The outlook for Arizona, Phoenix, and Tucson depends in part on national and global economic events. The forecasts presented here are based on U.S. projections released by IHS Markit in January 2023. It was based on the following assumptions:
- A transition from pandemic to endemic continues.
- The forecast reflects legislation enacted before December 29 and current tax policy. It does not reflect the Consolidated Appropriations Act covering FY23. It does not include the cancellation of any student debt.
- The Fed is assumed to raise its policy rate to a range of 4.75%-5.00% by March 2023, unchanged from the December forecast. It temporarily overshoots the terminal range of 2.5%-2.75%. The Fed’s balance sheet declines by about one-third through 2024.
- Tariffs and trade agreements between the U.S. and China since 2017 are assumed to continue.
- Real foreign GDP contracted by 4.7% in 2020. Growth rebounded to 5.6% in 2021. The forecast calls for it to slow to 3.3% in 2022 and again to 1.4% in 2023, which is close to the IHS Markit characterization of a global recession.
- The price of Brent crude oil rose to $113 per barrel in the second quarter of 2022, up from $80 per barrel in the fourth quarter of 2021. The price is forecast to drop back to $86 per barrel by the first quarter of 2023 due to significantly slower global growth. After a modest rebound during the second half of 2023, prices settle around $87 per barrel in 2024.

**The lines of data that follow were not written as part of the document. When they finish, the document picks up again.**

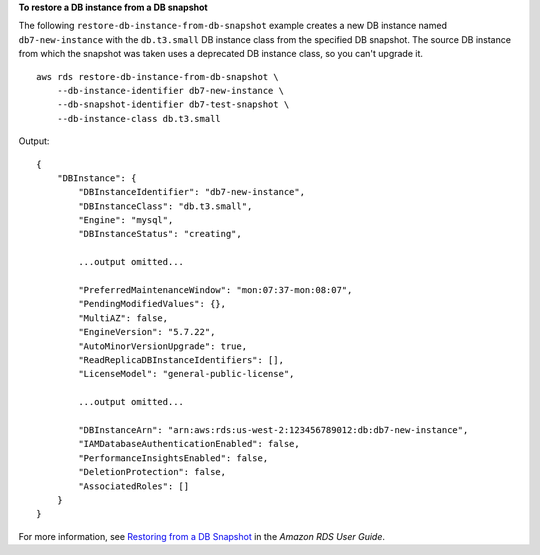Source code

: **To restore a DB instance from a DB snapshot**

The following ``restore-db-instance-from-db-snapshot`` example creates a new DB instance named ``db7-new-instance`` with the ``db.t3.small`` DB instance class from the specified DB snapshot. The source DB instance from which the snapshot was taken uses a deprecated DB instance class, so you can't upgrade it. ::

    aws rds restore-db-instance-from-db-snapshot \
        --db-instance-identifier db7-new-instance \
        --db-snapshot-identifier db7-test-snapshot \
        --db-instance-class db.t3.small


Output::

    {
        "DBInstance": {
            "DBInstanceIdentifier": "db7-new-instance",
            "DBInstanceClass": "db.t3.small",
            "Engine": "mysql",
            "DBInstanceStatus": "creating",

            ...output omitted...

            "PreferredMaintenanceWindow": "mon:07:37-mon:08:07",
            "PendingModifiedValues": {},
            "MultiAZ": false,
            "EngineVersion": "5.7.22",
            "AutoMinorVersionUpgrade": true,
            "ReadReplicaDBInstanceIdentifiers": [],
            "LicenseModel": "general-public-license",

            ...output omitted...

            "DBInstanceArn": "arn:aws:rds:us-west-2:123456789012:db:db7-new-instance",
            "IAMDatabaseAuthenticationEnabled": false,
            "PerformanceInsightsEnabled": false,
            "DeletionProtection": false,
            "AssociatedRoles": []
        }
    }

For more information, see `Restoring from a DB Snapshot <https://docs.aws.amazon.com/AmazonRDS/latest/UserGuide/USER_RestoreFromSnapshot.html>`__ in the *Amazon RDS User Guide*.
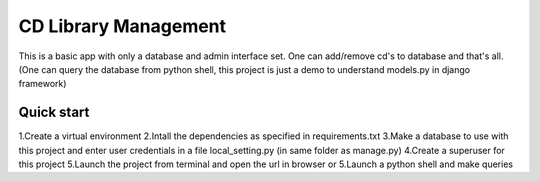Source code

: =====
CD Library Management
=====

This is a basic app with only a database and admin interface set. 
One can add/remove cd's to database and that's all.
(One can query the database from python shell, this
project is just a demo to understand models.py in django framework)

Quick start 
-----------

1.Create a virtual environment
2.Intall the dependencies as specified in requirements.txt
3.Make a database to use with this project and enter user credentials
in a file local_setting.py (in same folder as manage.py)
4.Create a superuser for this project
5.Launch the project from terminal and open the url in browser
or
5.Launch a python shell and make queries
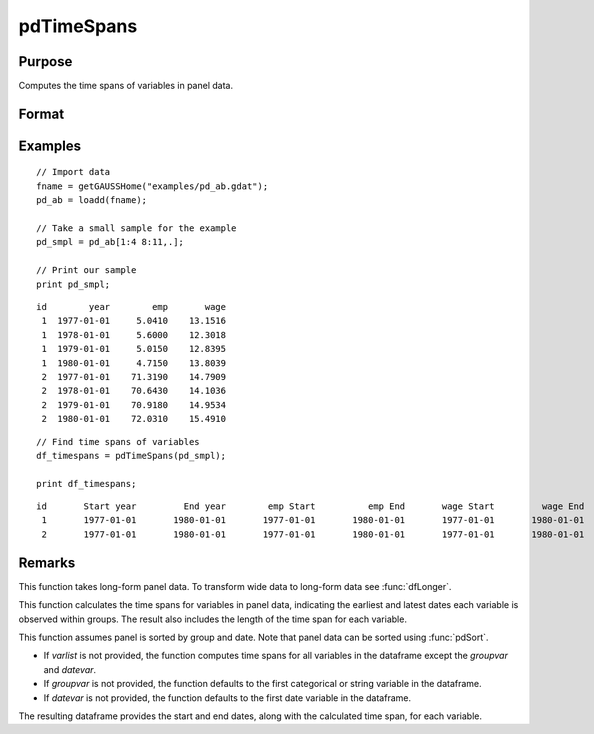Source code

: pdTimeSpans
==============================================

Purpose
----------------
Computes the time spans of variables in panel data.

Format
----------------
.. function:: df_tspans = pdTimeSpans(df [, varlist, groupvar, datevar])

    :param df: Contains long-form panel data with :math:`N_i \times T_i` rows and K columns.
    :type df: Dataframe

    :param varlist: Optional, string array specifying a subset of variables to include in the summary.
    :type varlist: String array

    :param groupvar: Optional, name of the variable used to identify group membership for panel observations. Defaults to the first categorical or string variable in the dataframe.
    :type groupvar: String

    :param datevar: Optional, name of the variable used to identify dates for panel observations. Defaults to the first date variable in the dataframe.
    :type datevar: String

    :return df_tspans: A dataframe containing the time spans for variables specified in *varlist*.
    :rtype df_tspans: Dataframe

Examples
----------------

::

    // Import data
    fname = getGAUSSHome("examples/pd_ab.gdat");
    pd_ab = loadd(fname);

    // Take a small sample for the example
    pd_smpl = pd_ab[1:4 8:11,.];
    
    // Print our sample
    print pd_smpl;

::

        id        year        emp       wage 
         1  1977-01-01     5.0410    13.1516 
         1  1978-01-01     5.6000    12.3018 
         1  1979-01-01     5.0150    12.8395 
         1  1980-01-01     4.7150    13.8039 
         2  1977-01-01    71.3190    14.7909 
         2  1978-01-01    70.6430    14.1036 
         2  1979-01-01    70.9180    14.9534 
         2  1980-01-01    72.0310    15.4910  

::

    // Find time spans of variables 
    df_timespans = pdTimeSpans(pd_smpl);

    print df_timespans;

::

            id       Start year         End year        emp Start          emp End       wage Start         wage End 
             1       1977-01-01       1980-01-01       1977-01-01       1980-01-01       1977-01-01       1980-01-01 
             2       1977-01-01       1980-01-01       1977-01-01       1980-01-01       1977-01-01       1980-01-01
Remarks
-------

This function takes long-form panel data. To transform wide data to long-form data see :func:`dfLonger`.

This function calculates the time spans for variables in panel data, indicating the earliest and latest dates each variable is observed within groups. The result also includes the length of the time span for each variable.

This function assumes panel is sorted by group and date. Note that panel data can be sorted using :func:`pdSort`.

- If *varlist* is not provided, the function computes time spans for all variables in the dataframe except the *groupvar* and *datevar*.
- If *groupvar* is not provided, the function defaults to the first categorical or string variable in the dataframe.
- If *datevar* is not provided, the function defaults to the first date variable in the dataframe.

The resulting dataframe provides the start and end dates, along with the calculated time span, for each variable.

.. seealso:: :func:`pdSize`, :func:`pdIsBalanced`, :func:`pdAllBalanced`
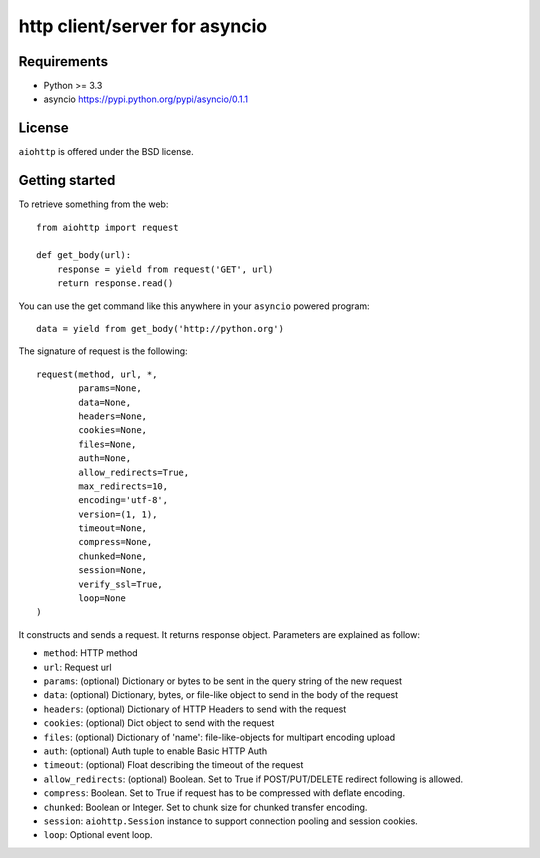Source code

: http client/server for asyncio
==============================


.. image:: https://secure.travis-ci.org/fafhrd91/aiohttp.png
  :target:  https://secure.travis-ci.org/fafhrd91/aiohttp

.. image:: https://coveralls.io/repos/fafhrd91/aiohttp/badge.png?branch=master
  :target: https://coveralls.io/r/fafhrd91/aiohttp?branch=master


Requirements
------------

- Python >= 3.3
- asyncio https://pypi.python.org/pypi/asyncio/0.1.1


License
-------

``aiohttp`` is offered under the BSD license.

Getting started
---------------

To retrieve something from the web::

  from aiohttp import request

  def get_body(url):
      response = yield from request('GET', url)
      return response.read()

You can use the get command like this anywhere in your ``asyncio`` powered program::

  data = yield from get_body('http://python.org')

The signature of request is the following::

  request(method, url, *,
          params=None,
          data=None,
          headers=None,
          cookies=None,
          files=None,
          auth=None,
          allow_redirects=True,
          max_redirects=10,
          encoding='utf-8',
          version=(1, 1),
          timeout=None,
          compress=None,
          chunked=None,
          session=None,
          verify_ssl=True,
          loop=None
  )

It constructs and sends a request. It returns response object. Parameters are explained as follow:

- ``method``: HTTP method
- ``url``: Request url
- ``params``: (optional) Dictionary or bytes to be sent in the query string
  of the new request
- ``data``: (optional) Dictionary, bytes, or file-like object to
  send in the body of the request
- ``headers``: (optional) Dictionary of HTTP Headers to send with the request
- ``cookies``: (optional) Dict object to send with the request
- ``files``: (optional) Dictionary of 'name': file-like-objects
  for multipart encoding upload
- ``auth``: (optional) Auth tuple to enable Basic HTTP Auth
- ``timeout``: (optional) Float describing the timeout of the request
- ``allow_redirects``: (optional) Boolean. Set to True if POST/PUT/DELETE
  redirect following is allowed.
- ``compress``: Boolean. Set to True if request has to be compressed
  with deflate encoding.
- ``chunked``: Boolean or Integer. Set to chunk size for chunked
  transfer encoding.
- ``session``: ``aiohttp.Session`` instance to support connection pooling and
  session cookies.
- ``loop``: Optional event loop.

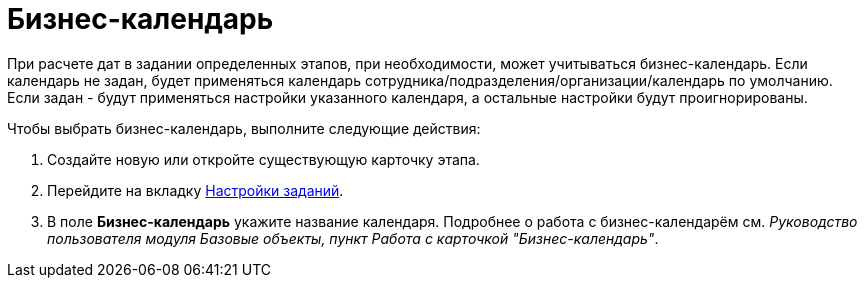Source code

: = Бизнес-календарь

При расчете дат в задании определенных этапов, при необходимости, может учитываться бизнес-календарь. Если календарь не задан, будет применяться календарь сотрудника/подразделения/организации/календарь по умолчанию. Если задан - будут применяться настройки указанного календаря, а остальные настройки будут проигнорированы.

.Чтобы выбрать бизнес-календарь, выполните следующие действия:
. Создайте новую или откройте существующую карточку этапа.
. Перейдите на вкладку xref:StageParams_task.adoc[Настройки заданий].
. В поле *Бизнес-календарь* укажите название календаря.
Подробнее о работа с бизнес-календарём см. _Руководство пользователя модуля Базовые объекты, пункт Работа с карточкой "Бизнес-календарь"_.
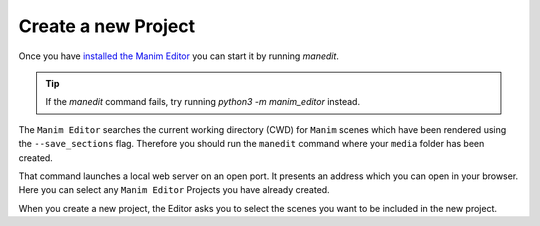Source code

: Create a new Project
====================

Once you have `installed the Manim Editor <installation>`_ you can start it by running `manedit`.

.. tip::

    If the `manedit` command fails, try running `python3 -m manim_editor` instead.

The ``Manim Editor`` searches the current working directory (CWD) for ``Manim`` scenes which have been rendered using the ``--save_sections`` flag.
Therefore you should run the ``manedit`` command where your ``media`` folder has been created.

That command launches a local web server on an open port.
It presents an address which you can open in your browser.
Here you can select any ``Manim Editor`` Projects you have already created.

When you create a new project, the Editor asks you to select the scenes you want to be included in the new project.

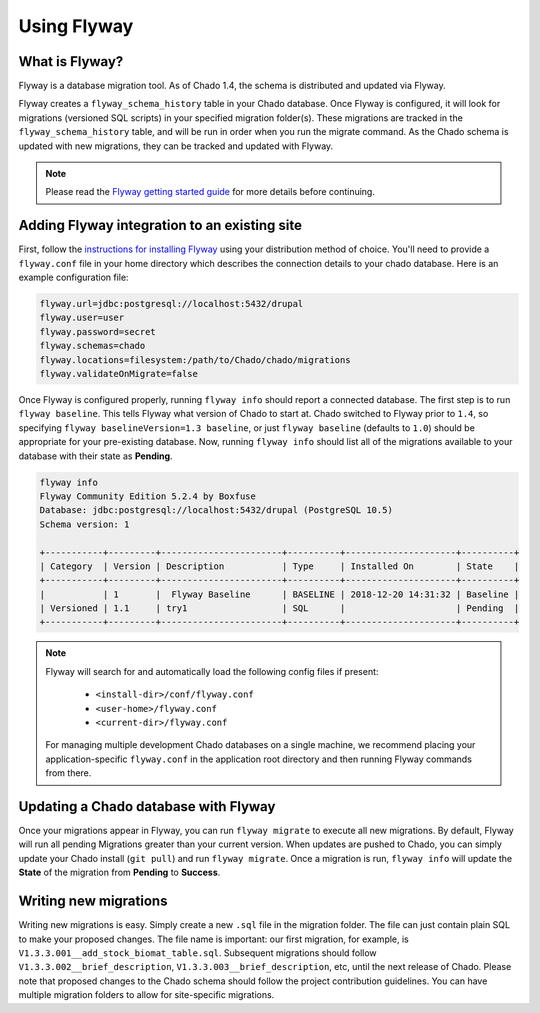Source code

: Using Flyway
===============

What is Flyway?
----------------

Flyway is a database migration tool.  As of Chado 1.4, the schema is distributed and updated via Flyway.

Flyway creates a ``flyway_schema_history`` table in your Chado database.  Once Flyway is configured, it will look for migrations (versioned SQL scripts) in your specified migration folder(s).  These migrations are tracked in the ``flyway_schema_history`` table, and will be run in order when you run the migrate command.  As the Chado schema is updated with new migrations, they can be tracked and updated with Flyway.


.. note::

	Please read the `Flyway getting started guide <https://flywaydb.org/getstarted/>`_ for more details before continuing.


Adding Flyway integration to an existing site
------------------------------------------------

First, follow the `instructions for installing Flyway <https://flywaydb.org/getstarted/firststeps/commandline>`_ using your distribution method of choice. You'll need to provide a ``flyway.conf`` file in your home directory which describes the connection details to your chado database.  Here is an example configuration file:

.. code-block:: bash

  flyway.url=jdbc:postgresql://localhost:5432/drupal
  flyway.user=user
  flyway.password=secret
  flyway.schemas=chado
  flyway.locations=filesystem:/path/to/Chado/chado/migrations
  flyway.validateOnMigrate=false


Once Flyway is configured properly, running ``flyway info`` should report a connected database.  The first step is to run ``flyway baseline``.  This tells Flyway what version of Chado to start at.  Chado switched to Flyway prior to ``1.4``, so specifying ``flyway baselineVersion=1.3 baseline``, or just ``flyway baseline`` (defaults to ``1.0``) should be appropriate for your pre-existing database.  Now, running ``flyway info`` should list all of the migrations available to your database with their state as **Pending**.


.. code-block:: bash


    flyway info
    Flyway Community Edition 5.2.4 by Boxfuse
    Database: jdbc:postgresql://localhost:5432/drupal (PostgreSQL 10.5)
    Schema version: 1

    +-----------+---------+-----------------------+----------+---------------------+----------+
    | Category  | Version | Description           | Type     | Installed On        | State    |
    +-----------+---------+-----------------------+----------+---------------------+----------+
    |           | 1       |  Flyway Baseline      | BASELINE | 2018-12-20 14:31:32 | Baseline |
    | Versioned | 1.1     | try1                  | SQL      |                     | Pending  |
    +-----------+---------+-----------------------+----------+---------------------+----------+

.. note::

    Flyway will search for and automatically load the following config files if present:

        - ``<install-dir>/conf/flyway.conf``
        - ``<user-home>/flyway.conf``
        - ``<current-dir>/flyway.conf``

    For managing multiple development Chado databases on a single machine, we recommend placing your application-specific ``flyway.conf`` in the application root directory and then running Flyway commands from there.

Updating a Chado database with Flyway
-----------------------------------------------

Once your migrations appear in Flyway, you can run ``flyway migrate`` to execute all new migrations.  By default, Flyway will run all pending Migrations greater than your current version.  When updates are pushed to Chado, you can simply update your Chado install (``git pull``) and run ``flyway migrate``.  Once a migration is run, ``flyway info`` will update the **State** of the migration from **Pending** to **Success**.


Writing new migrations
--------------------------------

Writing new migrations is easy.  Simply create a new ``.sql`` file in the migration folder.  The file can just contain plain SQL to make your proposed changes.  The file name is important:  our first migration, for example, is ``V1.3.3.001__add_stock_biomat_table.sql``.  Subsequent migrations should follow ``V1.3.3.002__brief_description``, ``V1.3.3.003__brief_description``, etc, until the next release of Chado.
Please note that proposed changes to the Chado schema should follow the project contribution guidelines.  You can have multiple migration folders to allow for site-specific migrations.
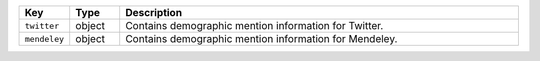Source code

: .. list-table:: 
   :widths: 10 10 80
   :header-rows: 1

   * - Key
     - Type
     - Description
   * - ``twitter``
     - object
     - Contains demographic mention information for Twitter.
   * - ``mendeley``
     - object
     - Contains demographic mention information for Mendeley.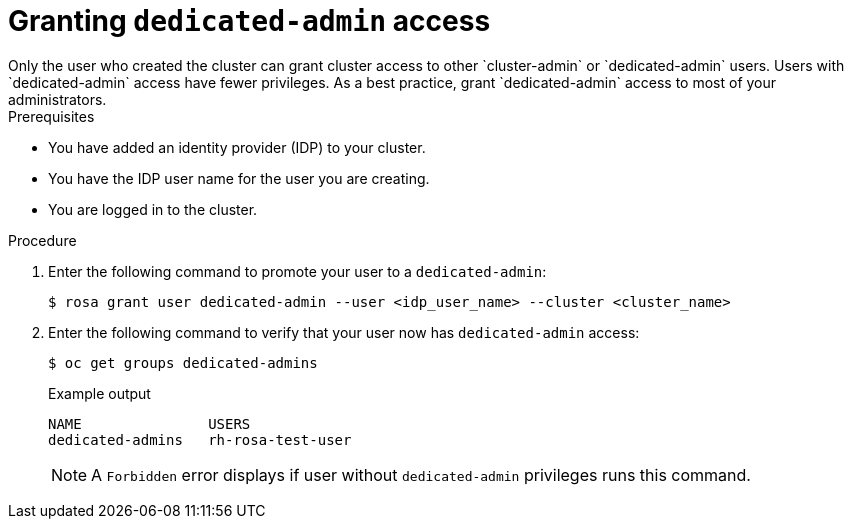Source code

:
// Module included in the following assemblies:
//
// getting_started_rosa/rosa-creating-cluster.adoc


[id="rosa-create-dedicated-cluster-admins"]
= Granting `dedicated-admin` access
Only the user who created the cluster can grant cluster access to other `cluster-admin` or `dedicated-admin` users. Users with `dedicated-admin` access have fewer privileges. As a best practice, grant `dedicated-admin` access to most of your administrators.

.Prerequisites

* You have added an identity provider (IDP) to your cluster.
* You have the IDP user name for the user you are creating.
* You are logged in to the cluster.

.Procedure

. Enter the following command to promote your user to a `dedicated-admin`:
+
[source,terminal]
----
$ rosa grant user dedicated-admin --user <idp_user_name> --cluster <cluster_name>
----
+
. Enter the following command to verify that your user now has `dedicated-admin` access:
+
[source,terminal]
----
$ oc get groups dedicated-admins
----
+
.Example output
[source,terminal]
----
NAME               USERS
dedicated-admins   rh-rosa-test-user
----
+
[NOTE]
====
A `Forbidden` error displays if user without `dedicated-admin` privileges runs this command.
====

The baseline forecast (summarized here) is assigned a 55% probability. The pessimistic scenario is assigned 25% and the optimistic scenario is assigned the remaining 20%.
The baseline forecast calls for real GDP to increase by 2.0% in 2022 (annual average basis) before slowing to 0.5% in 2023. Growth rebounds to 1.8% in 2024 and again to 2.0% in 2025.
On a quarterly basis, the forecast calls for U.S. real GDP to decline during the first and second quarters of 2023. The peak-to-trough decline is 0.6%, which would be similar to the (relatively mild) early 2000s recession.
If the U.S. economy slows significantly and falls into recession, it will take the wind out of Arizona’s sails. As Exhibit 3 shows, Arizona job growth decelerates from 3.7% in 2022 to 1.5% in 2023 and 1.6% in 2024.
Exhibit 3: Arizona Outlook Summary
Slowing job growth causes the state unemployment rate to track up from 3.6% in 2022 to 5.0% in 2023 and 5.2% in 2024.
Nominal personal income growth is forecast to decelerate to 2.9% in 2022, reflecting the end of federal pandemic-related income support. Growth rebounds to 5.0% in 2023 and 5.9% in 2024.
Retail plus remote sales growth slows from 8.1% in 2022 to 2.2% in 2023 and 23.7% in 2024 as consumers adjust to higher prices, more normal income growth, depleted savings, and higher unemployment.
Net migration is forecast to drop significantly starting in 2023. This reflects the end of the work-from-home boom and reduced mobility as higher interest rates and past house price increases decimated housing affordability. This contributes to a slowdown in population growth, which falls from 1.7% in 2022 to 1.3% by 2025.
Housing permits are forecast to drop significantly in 2023, before stabilizing modestly and then finding a level commensurate with slowing population growth.